## Raw data
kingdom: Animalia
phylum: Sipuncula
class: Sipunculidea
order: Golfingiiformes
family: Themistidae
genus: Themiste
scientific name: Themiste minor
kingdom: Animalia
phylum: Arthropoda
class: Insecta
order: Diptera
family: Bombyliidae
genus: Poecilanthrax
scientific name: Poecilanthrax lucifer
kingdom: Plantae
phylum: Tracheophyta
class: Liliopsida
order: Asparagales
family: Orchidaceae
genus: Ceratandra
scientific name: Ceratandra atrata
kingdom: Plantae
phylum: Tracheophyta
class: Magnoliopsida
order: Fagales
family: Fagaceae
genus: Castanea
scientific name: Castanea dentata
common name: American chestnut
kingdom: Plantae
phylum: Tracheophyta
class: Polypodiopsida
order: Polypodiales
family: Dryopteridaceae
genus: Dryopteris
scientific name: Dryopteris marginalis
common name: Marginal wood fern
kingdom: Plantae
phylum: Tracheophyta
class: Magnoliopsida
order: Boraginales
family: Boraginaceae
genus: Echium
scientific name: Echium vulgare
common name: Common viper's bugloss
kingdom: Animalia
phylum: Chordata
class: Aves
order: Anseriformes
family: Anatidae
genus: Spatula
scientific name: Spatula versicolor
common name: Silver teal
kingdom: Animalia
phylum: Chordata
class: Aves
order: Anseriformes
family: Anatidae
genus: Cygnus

## Work instructions
Please rewrite every one of the rows above, changing each "scientific name" to "species" and leaving everything else unchanged.

## Solution for this exercise
kingdom: Animalia
phylum: Sipuncula
class: Sipunculidea
order: Golfingiiformes
family: Themistidae
genus: Themiste
species: Themiste minor
kingdom: Animalia
phylum: Arthropoda
class: Insecta
order: Diptera
family: Bombyliidae
genus: Poecilanthrax
species: Poecilanthrax lucifer
kingdom: Plantae
phylum: Tracheophyta
class: Liliopsida
order: Asparagales
family: Orchidaceae
genus: Ceratandra
species: Ceratandra atrata
kingdom: Plantae
phylum: Tracheophyta
class: Magnoliopsida
order: Fagales
family: Fagaceae
genus: Castanea
species: Castanea dentata
common name: American chestnut
kingdom: Plantae
phylum: Tracheophyta
class: Polypodiopsida
order: Polypodiales
family: Dryopteridaceae
genus: Dryopteris
species: Dryopteris marginalis
common name: Marginal wood fern
kingdom: Plantae
phylum: Tracheophyta
class: Magnoliopsida
order: Boraginales
family: Boraginaceae
genus: Echium
species: Echium vulgare
common name: Common viper's bugloss
kingdom: Animalia
phylum: Chordata
class: Aves
order: Anseriformes
family: Anatidae
genus: Spatula
species: Spatula versicolor
common name: Silver teal
kingdom: Animalia
phylum: Chordata
class: Aves
order: Anseriformes
family: Anatidae
genus: Cygnus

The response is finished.